> Exercise instructions
Report every line of the items below that contains the string "dist", copying each line in full.

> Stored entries
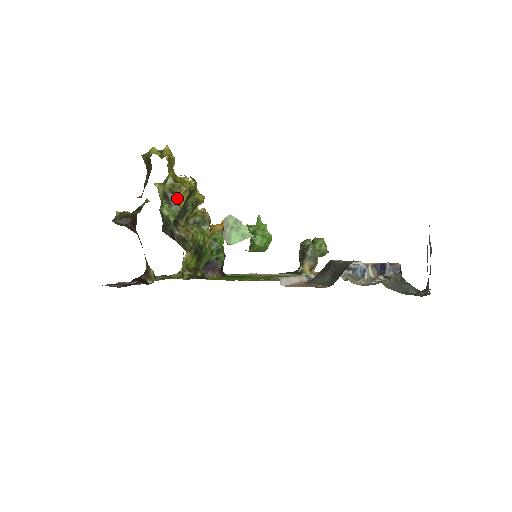
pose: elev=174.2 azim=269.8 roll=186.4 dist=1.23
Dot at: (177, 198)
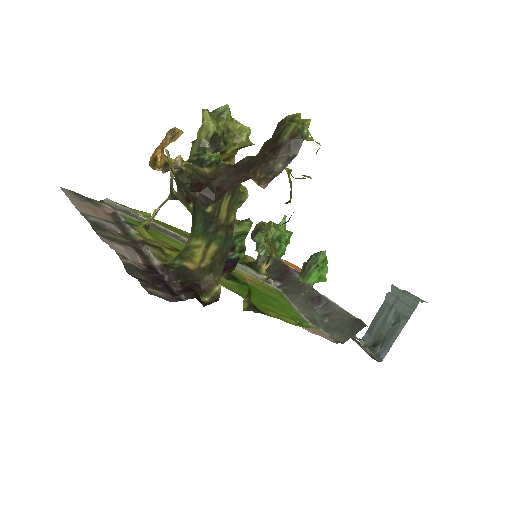
Dot at: (225, 151)
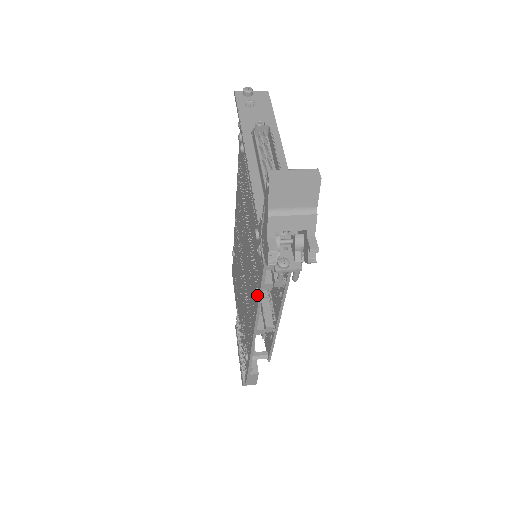
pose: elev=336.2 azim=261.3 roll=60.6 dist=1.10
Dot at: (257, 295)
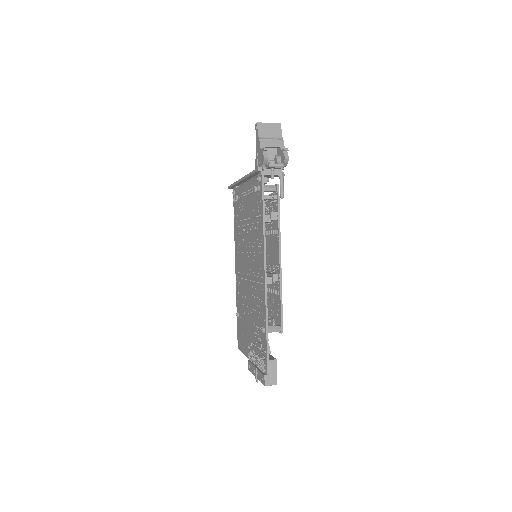
Dot at: (262, 228)
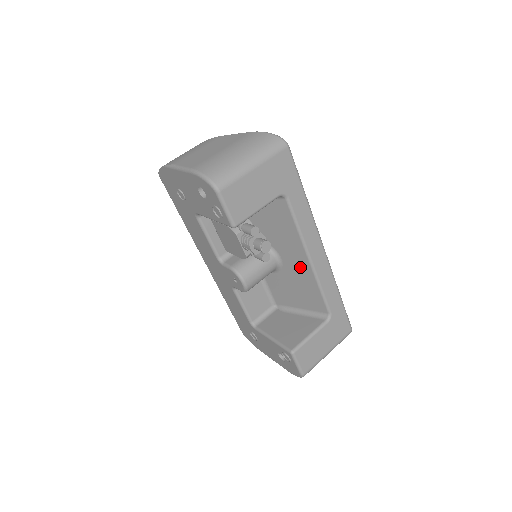
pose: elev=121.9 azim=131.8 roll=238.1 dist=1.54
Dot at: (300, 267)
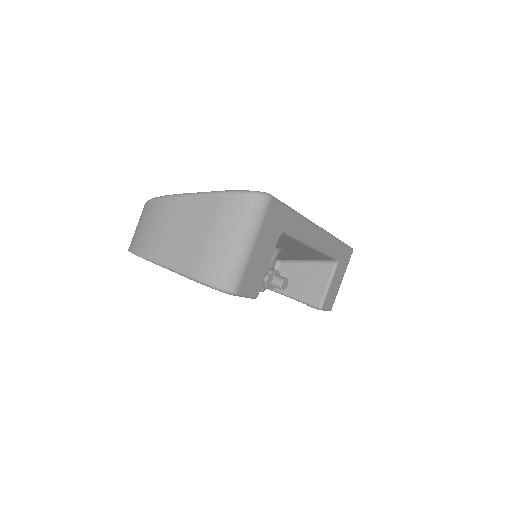
Dot at: (303, 251)
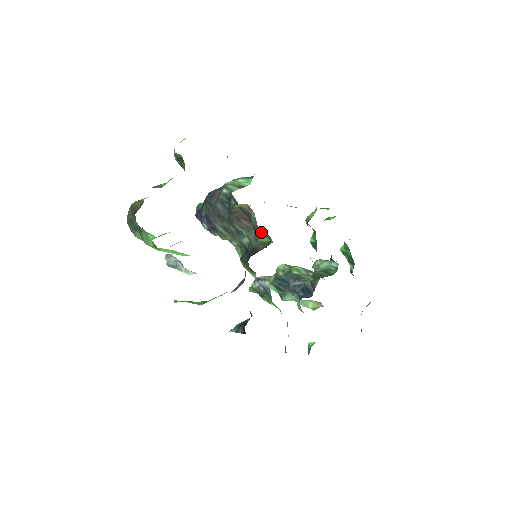
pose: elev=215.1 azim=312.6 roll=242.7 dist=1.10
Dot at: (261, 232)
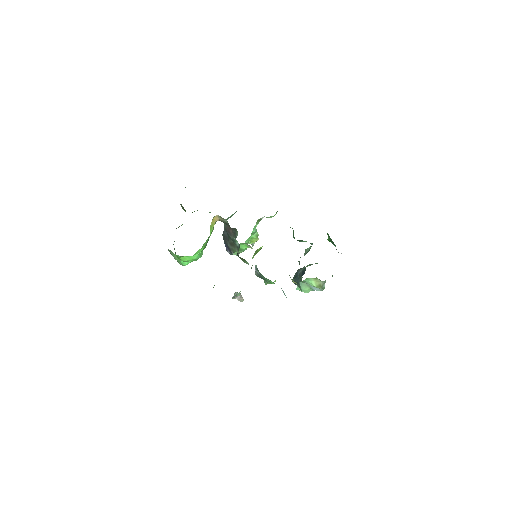
Dot at: (234, 230)
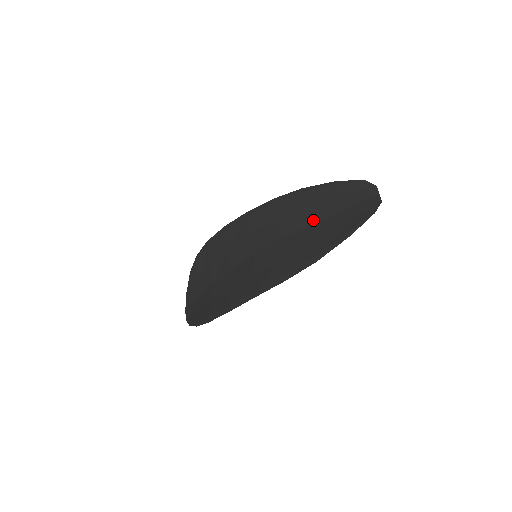
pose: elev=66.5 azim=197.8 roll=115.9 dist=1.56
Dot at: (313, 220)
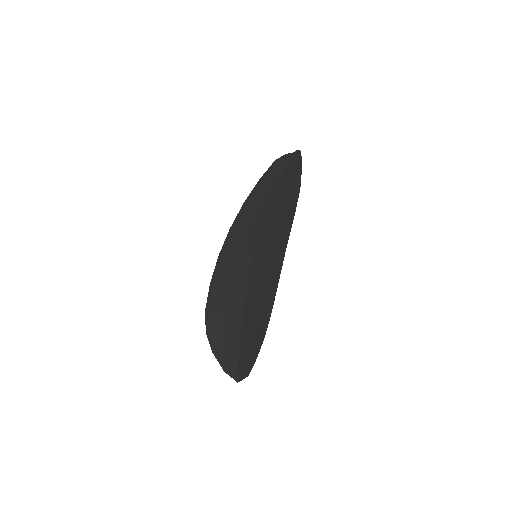
Dot at: (270, 197)
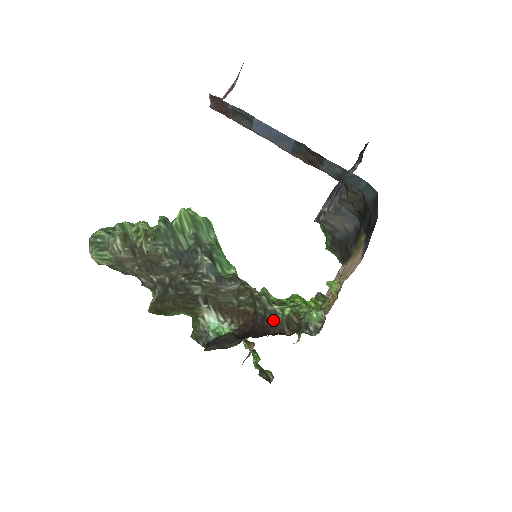
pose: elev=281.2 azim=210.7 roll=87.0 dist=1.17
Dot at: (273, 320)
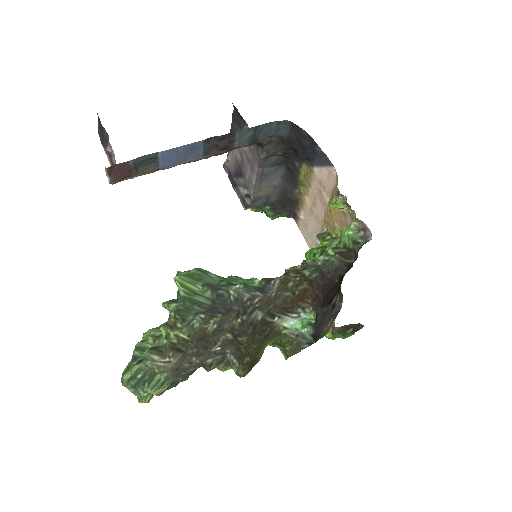
Dot at: (331, 267)
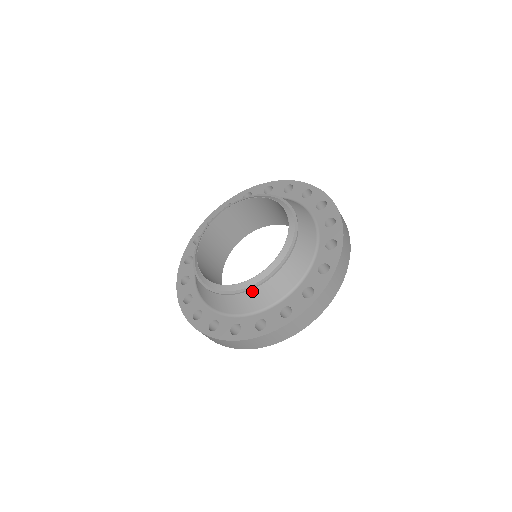
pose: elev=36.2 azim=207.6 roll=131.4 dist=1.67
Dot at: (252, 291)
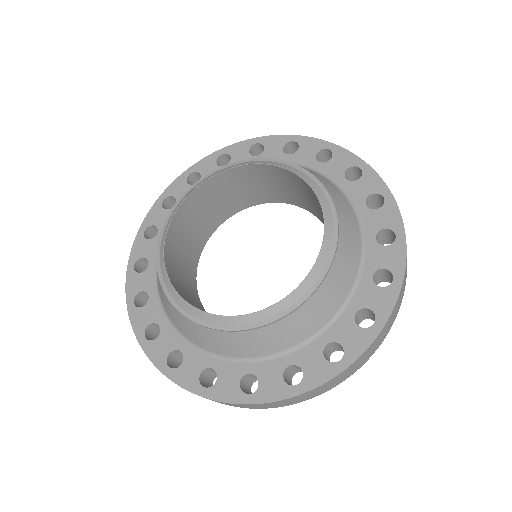
Dot at: (277, 324)
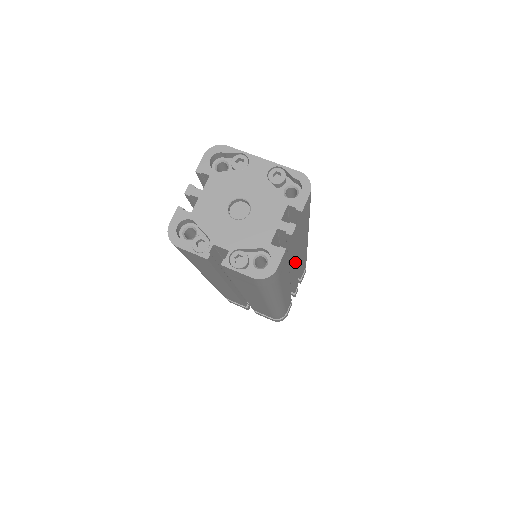
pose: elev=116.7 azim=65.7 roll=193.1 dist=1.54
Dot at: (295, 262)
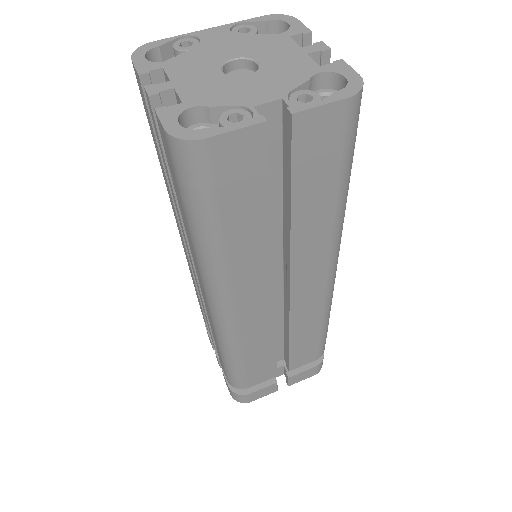
Dot at: occluded
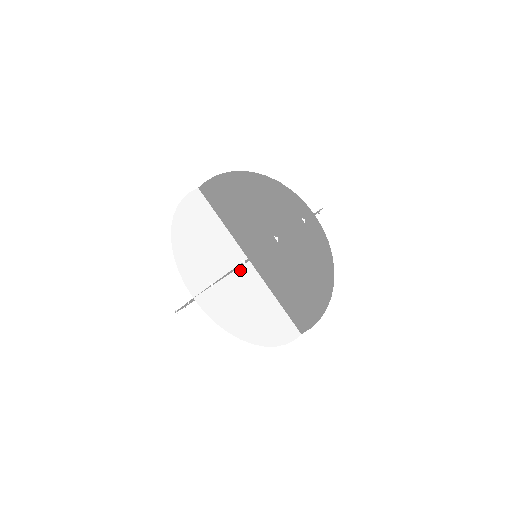
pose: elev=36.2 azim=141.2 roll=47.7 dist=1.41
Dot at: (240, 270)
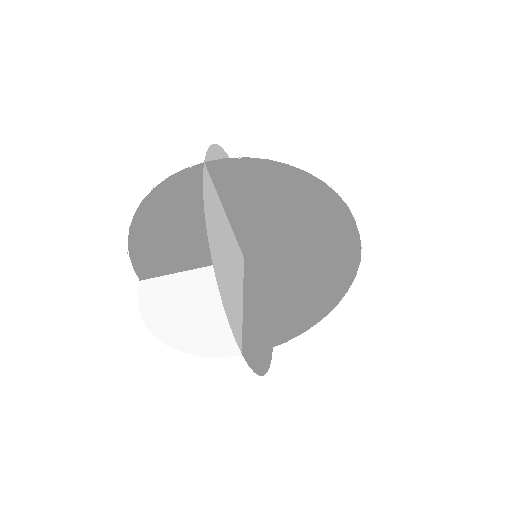
Dot at: (236, 241)
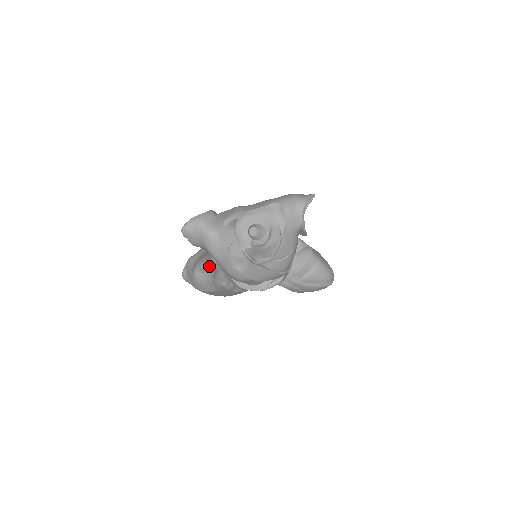
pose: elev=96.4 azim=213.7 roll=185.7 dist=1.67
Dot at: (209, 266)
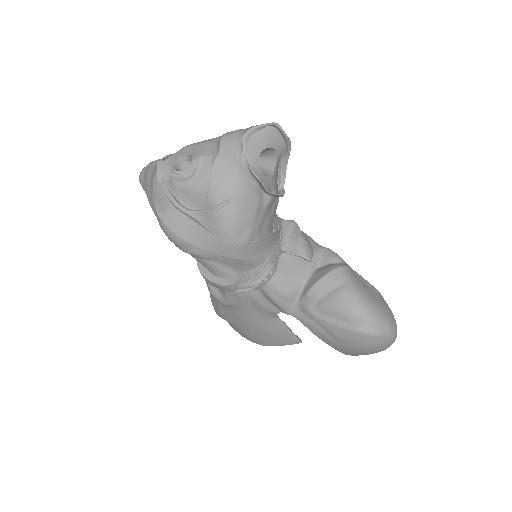
Dot at: occluded
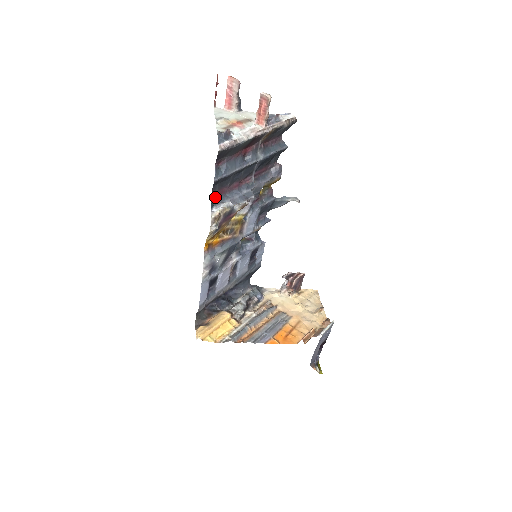
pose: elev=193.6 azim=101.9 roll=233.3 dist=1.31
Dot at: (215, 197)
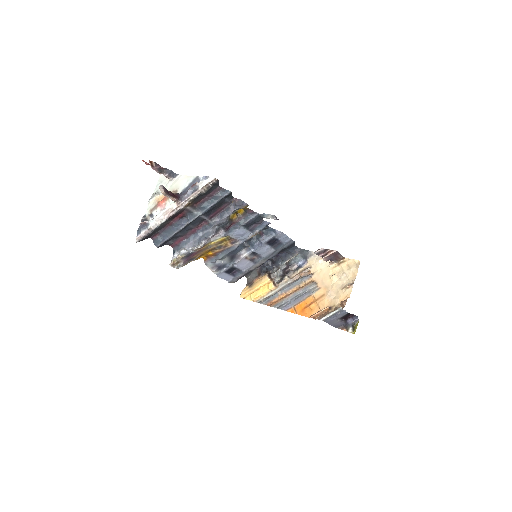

> Result of this exercise
pose: elev=174.2 azim=269.8 roll=186.4 dist=1.23
pose: elev=336.2 azim=261.3 roll=60.6 dist=1.10
pose: elev=121.9 azim=131.8 roll=238.1 dist=1.54
pose: elev=215.1 azim=312.6 roll=242.7 dist=1.10
pose: elev=66.5 azim=197.8 roll=115.9 dist=1.56
pose: elev=281.2 azim=210.7 roll=87.0 dist=1.17
pose: elev=36.2 azim=207.6 roll=131.4 dist=1.67
pose: elev=116.7 azim=65.7 roll=193.1 dist=1.54
pose: elev=36.2 azim=141.2 roll=47.7 dist=1.41
pose: elev=96.4 azim=213.7 roll=185.7 dist=1.67
pose: elev=193.6 azim=101.9 roll=233.3 dist=1.31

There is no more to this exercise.